Die Präsidenten der Ukraine und Russlands, Petro Poroschenko und Wladimir Putin, trafen in Minsk aufeinander. Beide fordern Frieden im Krisengebiet. Doch im Donbass herrschen ganz andere Verhältnisse.

Minsk/Kiew. Bei ihrem ersten Treffen seit Wochen haben die Präsidenten Russlands und der Ukraine im größeren Kreis über Friedenslösungen für die umkämpfte Region Donezk beraten. Die Gespräche am Dienstag im weißrussischen Minsk wurden von neuen schweren Gefechten in der Ostukraine überschattet. Dabei kamen nach Angaben aus Kiew seit Wochenbeginn fast 250 prorussische Separatisten ums Leben. Die russische Führung räumte ein, dass sich eigene Soldaten im Nachbarland aufhielten.

„In Minsk entscheidet sich das Schicksal der Welt und Europas“, sagte das ukrainische Staatsoberhaupt Petro Poroschenko in der weißrussischen Hauptstadt. Kremlchef Wladimir Putin forderte die Ukraine zur friedlichen Lösung des Konflikts auf. Bis zum Abend hatte es kein Zweiergespräch der beiden Politiker bei dem Treffen der von Russland dominierten Eurasischen Zollunion gegeben.

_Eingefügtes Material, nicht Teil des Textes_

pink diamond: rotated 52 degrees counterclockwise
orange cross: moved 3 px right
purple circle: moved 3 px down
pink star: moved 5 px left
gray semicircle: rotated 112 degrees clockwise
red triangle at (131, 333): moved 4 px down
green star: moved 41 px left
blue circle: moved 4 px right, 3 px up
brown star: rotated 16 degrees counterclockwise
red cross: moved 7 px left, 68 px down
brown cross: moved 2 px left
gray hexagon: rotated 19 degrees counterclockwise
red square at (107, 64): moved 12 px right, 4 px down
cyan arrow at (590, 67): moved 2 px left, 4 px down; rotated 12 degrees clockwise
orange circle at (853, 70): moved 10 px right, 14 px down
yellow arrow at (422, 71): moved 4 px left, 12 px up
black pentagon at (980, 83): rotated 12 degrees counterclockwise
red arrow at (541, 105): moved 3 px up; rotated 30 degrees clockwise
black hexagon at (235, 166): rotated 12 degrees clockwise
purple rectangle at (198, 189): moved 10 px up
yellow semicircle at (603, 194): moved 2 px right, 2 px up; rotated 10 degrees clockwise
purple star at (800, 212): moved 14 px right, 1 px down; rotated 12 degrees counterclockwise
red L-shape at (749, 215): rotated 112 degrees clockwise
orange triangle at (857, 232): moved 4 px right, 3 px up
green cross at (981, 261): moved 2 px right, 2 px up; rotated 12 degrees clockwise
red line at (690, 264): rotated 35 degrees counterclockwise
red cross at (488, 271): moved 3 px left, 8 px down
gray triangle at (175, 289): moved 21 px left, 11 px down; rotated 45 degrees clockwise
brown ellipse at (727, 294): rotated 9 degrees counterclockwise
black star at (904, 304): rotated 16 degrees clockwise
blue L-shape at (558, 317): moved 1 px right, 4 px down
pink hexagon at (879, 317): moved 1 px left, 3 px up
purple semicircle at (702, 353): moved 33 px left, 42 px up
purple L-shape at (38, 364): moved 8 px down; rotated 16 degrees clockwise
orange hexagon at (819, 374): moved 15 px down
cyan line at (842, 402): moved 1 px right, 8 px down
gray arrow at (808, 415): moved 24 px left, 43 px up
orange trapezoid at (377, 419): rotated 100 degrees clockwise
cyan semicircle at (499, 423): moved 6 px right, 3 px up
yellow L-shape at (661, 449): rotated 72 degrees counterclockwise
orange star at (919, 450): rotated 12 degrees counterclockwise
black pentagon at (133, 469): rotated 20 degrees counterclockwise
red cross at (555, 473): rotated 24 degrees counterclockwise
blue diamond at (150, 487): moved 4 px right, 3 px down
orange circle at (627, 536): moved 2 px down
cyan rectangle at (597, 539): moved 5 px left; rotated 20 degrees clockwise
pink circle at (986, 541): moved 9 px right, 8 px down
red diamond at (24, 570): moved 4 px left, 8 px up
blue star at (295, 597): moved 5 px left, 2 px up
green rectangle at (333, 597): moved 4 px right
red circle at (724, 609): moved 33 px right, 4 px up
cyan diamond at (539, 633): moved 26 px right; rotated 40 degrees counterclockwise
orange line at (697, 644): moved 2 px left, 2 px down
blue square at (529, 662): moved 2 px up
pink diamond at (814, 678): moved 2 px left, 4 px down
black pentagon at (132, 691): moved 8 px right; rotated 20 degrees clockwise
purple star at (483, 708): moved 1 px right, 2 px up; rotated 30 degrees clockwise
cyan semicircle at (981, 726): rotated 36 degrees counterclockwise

Zu Beginn der Unterredungen gaben sich Putin und Poroschenko die Hand. Es war ihr erstes Treffen seit Juni. Poroschenko warb in Minsk für seinen Friedensplan. Ziel der Gespräche sei, das Blutvergießen in seinem Land zu beenden und einen politischen Kompromiss zu suchen. Er rief russischen Agenturen zufolge die Mitglieder der Eurasischen Zollunion – Russland, Weißrussland und Kasachstan – auf, sich an einer Geberkonferenz für die notleidende Ostukraine zu beteiligen. Beobachtern zufolge vermieden Poroschenko und Putin gegenseitige Schuldzuweisungen.

Während der Minsker Verhandlungen beschloss die prowestliche Regierung der Ukraine, binnen 48 Stunden neues Kriegsgerät für die so genannte Anti-Terror-Operation ins Krisengebiet zu schicken.

Kremlchef Putin betonte, Moskau sei zu einem weiteren Dialog über die Krise bereit. Die Führung in Kiew müsse zudem mit den Aufständischen verhandeln. An dem Treffen nahm auch eine Delegation aus Brüssel mit der EU-Außenbeauftragten Catherine Ashton teil.

Schwere Gefechte bei Donezk


Große Aufregung lösten in Kiew Berichte über zehn russische Fallschirmjäger aus, die am Rande der Kampfzone in der Region Donezk gefangen worden waren. Die Ukraine wirft Russland vor, die Separatisten mit eigenem Militärpersonal zu unterstützen. Ein Mitarbeiter des Verteidigungsministeriums in Moskau bestätigte Agenturen zufolge die Festnahme russischer Soldaten. Es habe sich um eine Grenzpatrouille gehandelt, die an einer nicht markierten Stelle zufällig auf ukrainisches Gebiet gelangt sei, sagte er.

Die Führung in Kiew und die Aufständischen berichteten von heftigen Gefechten. Innerhalb von 24 Stunden seien fast 250 militante Kämpfer getötet worden, teilte der ukrainische Sicherheitsrat mit. Den Separatisten zufolge wurden zudem mehr als 80 Soldaten getötet oder verletzt und mehr als 40 gefangen genommen, wie russische Agenturen berichteten. Nach Angaben des Sicherheitsrats in Kiew wurden zudem vier Grenzschützer getötet. Bei einem Beschuss der Großstadt Donezk kamen nach Angaben des Stadtrats zudem drei Zivilisten ums Leben.

Das russische Wirtschaftsministerium erwartet wegen der Ukraine-Krise einen noch massiveren Kapitalabfluss als bisher befürchtet. Vermutlich würden ausländische Investoren im laufenden Jahr mehr als 100 Milliarden US-Dollar (etwa 76 Milliarden Euro) aus Russland abziehen, sagte Behördensprecher Oleg Sassow. Bisher hatte das Ministerium mit maximal 90 Milliarden US-Dollar gerechnet.

Die von Poroschenko ausgerufene Neuwahl des Parlaments am 26. Oktober bezeichneten die Aufständischen als „Provokation“. Es werde in den Separatistengebieten im Osten der Ex-Sowjetrepublik keine Abstimmung geben, kündigte einer der Sprecher der militanten Gruppen, Sergej Kawtaradse, an. Er drohte mit „harten Reaktionen“. Poroschenko erhofft sich von der vorgezogenen Parlamentswahl mehr Stabilität.